Fragmento de página:
● ● ● ● ● ● ●
La semana que viene cumplo veintiocho años. Es inevitable que intente mirar hacia atrás y ver qué he hecho, qué tengo hasta ahora -como si de tener se tratase la cosa-. Tengo veintiocho años y no tengo un título universitario. Tengo, en cambio, cuatro cajas con dibujos que mi gata insiste en aplastar y usar como nido.
Soy mujer y eso me ha costado, iba a escribir 'demasiado' pero no es cierto. Sí es cierto que me ha costado. Pude, de alguna manera, repensar los acontecimientos que forman mi historia personal que tienen una íntima relación con el machismo y el patriarcado, de modo que no quede más que transformar lo dado. Tengo suerte de poder pensarlo. Las cosas que yo viví, me doy cuenta, son una representación más, una materialización más de los valores de la cultura en la que me crié. Cultura que, creo yo, está cambiando, hay que cambiar.
Pienso, tengo veintiocho años y sé que, al menos, he amado. No se puede decir que mucho ni muy profundamente, pero algo es algo.
Tengo veintiocho años y dibujo.
● ● ● ● ● ● ●
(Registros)
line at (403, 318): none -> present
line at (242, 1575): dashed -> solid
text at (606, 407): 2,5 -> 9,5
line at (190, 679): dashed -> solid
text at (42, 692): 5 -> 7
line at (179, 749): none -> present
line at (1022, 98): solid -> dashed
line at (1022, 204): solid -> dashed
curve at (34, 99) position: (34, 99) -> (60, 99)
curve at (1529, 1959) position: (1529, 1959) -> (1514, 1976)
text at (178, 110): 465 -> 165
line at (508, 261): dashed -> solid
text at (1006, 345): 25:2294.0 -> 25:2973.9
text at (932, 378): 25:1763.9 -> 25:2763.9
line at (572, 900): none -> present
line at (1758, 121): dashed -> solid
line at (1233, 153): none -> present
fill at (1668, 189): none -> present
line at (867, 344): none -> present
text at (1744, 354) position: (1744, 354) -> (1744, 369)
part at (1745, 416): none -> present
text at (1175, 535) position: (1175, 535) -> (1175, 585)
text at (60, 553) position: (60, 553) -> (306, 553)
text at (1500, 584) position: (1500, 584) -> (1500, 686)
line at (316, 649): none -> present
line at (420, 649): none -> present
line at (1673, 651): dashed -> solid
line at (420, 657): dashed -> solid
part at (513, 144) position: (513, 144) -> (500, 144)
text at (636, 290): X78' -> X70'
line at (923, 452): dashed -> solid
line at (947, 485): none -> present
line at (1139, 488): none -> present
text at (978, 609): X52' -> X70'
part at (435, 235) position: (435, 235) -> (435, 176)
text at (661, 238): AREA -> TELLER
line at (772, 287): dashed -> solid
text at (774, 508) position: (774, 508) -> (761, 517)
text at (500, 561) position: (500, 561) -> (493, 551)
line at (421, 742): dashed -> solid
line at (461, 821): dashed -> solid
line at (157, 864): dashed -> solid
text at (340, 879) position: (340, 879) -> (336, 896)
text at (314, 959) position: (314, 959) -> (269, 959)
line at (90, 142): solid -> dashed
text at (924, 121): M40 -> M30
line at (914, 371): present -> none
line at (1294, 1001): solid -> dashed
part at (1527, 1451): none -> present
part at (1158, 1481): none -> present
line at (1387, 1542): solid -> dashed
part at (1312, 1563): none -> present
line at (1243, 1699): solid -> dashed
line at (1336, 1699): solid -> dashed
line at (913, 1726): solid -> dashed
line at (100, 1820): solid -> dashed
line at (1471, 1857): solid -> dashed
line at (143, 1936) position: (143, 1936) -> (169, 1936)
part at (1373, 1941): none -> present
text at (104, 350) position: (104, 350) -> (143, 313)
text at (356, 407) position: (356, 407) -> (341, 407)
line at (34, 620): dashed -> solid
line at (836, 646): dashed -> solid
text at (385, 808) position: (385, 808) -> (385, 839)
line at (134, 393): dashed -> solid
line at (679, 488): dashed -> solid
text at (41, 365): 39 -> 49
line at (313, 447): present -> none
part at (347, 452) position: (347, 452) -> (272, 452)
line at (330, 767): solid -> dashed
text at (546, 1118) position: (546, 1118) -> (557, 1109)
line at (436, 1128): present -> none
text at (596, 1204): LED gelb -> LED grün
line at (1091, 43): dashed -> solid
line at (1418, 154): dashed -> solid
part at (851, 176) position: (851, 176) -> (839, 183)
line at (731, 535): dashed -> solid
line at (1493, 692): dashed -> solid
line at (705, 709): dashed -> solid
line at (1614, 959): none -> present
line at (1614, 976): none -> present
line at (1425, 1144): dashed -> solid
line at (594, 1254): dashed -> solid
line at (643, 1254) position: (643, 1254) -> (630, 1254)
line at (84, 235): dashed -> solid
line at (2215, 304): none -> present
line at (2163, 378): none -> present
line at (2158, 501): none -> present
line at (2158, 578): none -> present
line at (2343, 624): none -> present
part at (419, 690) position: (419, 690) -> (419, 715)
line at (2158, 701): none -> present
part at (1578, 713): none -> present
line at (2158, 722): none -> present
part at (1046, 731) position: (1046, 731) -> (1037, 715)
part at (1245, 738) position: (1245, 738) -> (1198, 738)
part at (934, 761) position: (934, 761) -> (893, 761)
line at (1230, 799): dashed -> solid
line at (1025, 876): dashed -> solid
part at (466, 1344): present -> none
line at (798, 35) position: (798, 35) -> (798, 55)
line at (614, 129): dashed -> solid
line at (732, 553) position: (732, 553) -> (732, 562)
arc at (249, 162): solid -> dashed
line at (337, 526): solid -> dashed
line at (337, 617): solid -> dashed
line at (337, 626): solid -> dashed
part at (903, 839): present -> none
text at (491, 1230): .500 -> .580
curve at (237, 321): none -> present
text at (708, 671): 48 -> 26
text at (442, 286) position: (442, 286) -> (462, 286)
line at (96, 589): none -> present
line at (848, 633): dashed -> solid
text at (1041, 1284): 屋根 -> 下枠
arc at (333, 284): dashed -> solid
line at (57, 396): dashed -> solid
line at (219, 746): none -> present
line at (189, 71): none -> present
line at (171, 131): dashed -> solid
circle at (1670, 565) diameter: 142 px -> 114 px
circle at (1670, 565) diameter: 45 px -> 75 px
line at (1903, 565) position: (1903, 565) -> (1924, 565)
● ● ● ● ● ● ●
Qué hacer:
• 1. Anota todas las oraciones del texto sobre cumplir veintiocho años en las que aparecen las palabras "veintiocho años".
• 2. Vuelve a escribir el tramo del texto sobre cumplir veintiocho años que va entre "La semana que" y "hay que cambiar.", ambos incluidos.

Resultados esperados:
• 1.
La semana que viene cumplo veintiocho años.
Tengo veintiocho años y no tengo un título universitario.
Pienso, tengo veintiocho años y sé que, al menos, he amado.
Tengo veintiocho años y dibujo.

• 2.
La semana que viene cumplo veintiocho años. Es inevitable que intente mirar hacia atrás y ver qué he hecho, qué tengo hasta ahora -como si de tener se tratase la cosa-. Tengo veintiocho años y no tengo un título universitario. Tengo, en cambio, cuatro cajas con dibujos que mi gata insiste en aplastar y usar como nido.
Soy mujer y eso me ha costado, iba a escribir 'demasiado' pero no es cierto. Sí es cierto que me ha costado. Pude, de alguna manera, repensar los acontecimientos que forman mi historia personal que tienen una íntima relación con el machismo y el patriarcado, de modo que no quede más que transformar lo dado. Tengo suerte de poder pensarlo. Las cosas que yo viví, me doy cuenta, son una representación más, una materialización más de los valores de la cultura en la que me crié. Cultura que, creo yo, está cambiando, hay que cambiar.